**What to do**
A - Answer these from the Baghouz report, one answer per line, marked the same way:
(i) How large is the last patch of territory the extremist fighters hold?
(ii) What is the name of the SDF spokesman quoted?
(iii) To which city are the holdout fighters seeking safe passage?
B - Does each statement agree with the Baghouz report? Answer yes or no, and quote the words of the report that decide it.
(i) Coalition warplanes have stepped up air strikes on Daesh positions over the past two days.
(ii) No civilians have left the Baghouz pocket in the last three days.
(iii) Germany said bringing European nationals in Syria home would be easy.
C - Return the passage of the Baghouz report between "Thousands of people" and "in northwestern Syria.", inclusive, copied word for word.

**Document text**
OMAR OIL FIELD, Syria: Extremists defending their last dreg of territory in Syria have no choice but to surrender, a Kurdish-led force said on Monday, ahead of a victory declaration expected within days.

The warning by the US-backed Syrian Democratic Forces (SDF) comes as EU foreign ministers are scheduled to meet Monday to discuss the repatriation of European nationals in Syria, which Germany said would be “extremely difficult” to do.

Diehard extremist fighters are now trapped in their last patch of territory of less than half a square kilometer in the village of Baghouz near the Iraqi border.

The SDF are moving cautiously on the extremist holdout, saying Daesh is increasingly using civilians as “human shields” to block the advance.

“The clashes are sporadic and very limited,” SDF spokesman Mustefa Bali told AFP on Monday.

“So far there have been no significant changes on the ground,” he said, adding that coalition warplanes have reduced air strikes on Daesh positions over the past two days.

The SDF “are still working on trying to get civilians out,” the spokesman said.

Thousands of people have streamed out of the so-called “Baghouz pocket” in recent weeks, but no civilians have made it out in the last three days.

An informed source told AFP that holdout Daesh fighters are seeking safe passage to the extremist-held city of Idlib in northwestern Syria.

“They want to take the remaining civilians with them as human shields. But the SDF are not willing to discuss this option,” said the source who asked not to be named.

**Recorded data**
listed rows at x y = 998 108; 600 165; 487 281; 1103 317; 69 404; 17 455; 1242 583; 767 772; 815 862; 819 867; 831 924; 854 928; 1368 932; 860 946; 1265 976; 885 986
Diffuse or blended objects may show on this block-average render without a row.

**Answers for the tasks**
A -
(i) Less than half a square kilometer, in the village of Baghouz near the Iraqi border.
(ii) Mustefa Bali.
(iii) The extremist-held city of Idlib in northwestern Syria.

B -
(i) No: "coalition warplanes have reduced air strikes on Daesh positions over the past two days"
(ii) Yes: "no civilians have made it out in the last three days"
(iii) No: "which Germany said would be “extremely difficult” to do"

C -
Thousands of people have streamed out of the so-called “Baghouz pocket” in recent weeks, but no civilians have made it out in the last three days.

An informed source told AFP that holdout Daesh fighters are seeking safe passage to the extremist-held city of Idlib in northwestern Syria.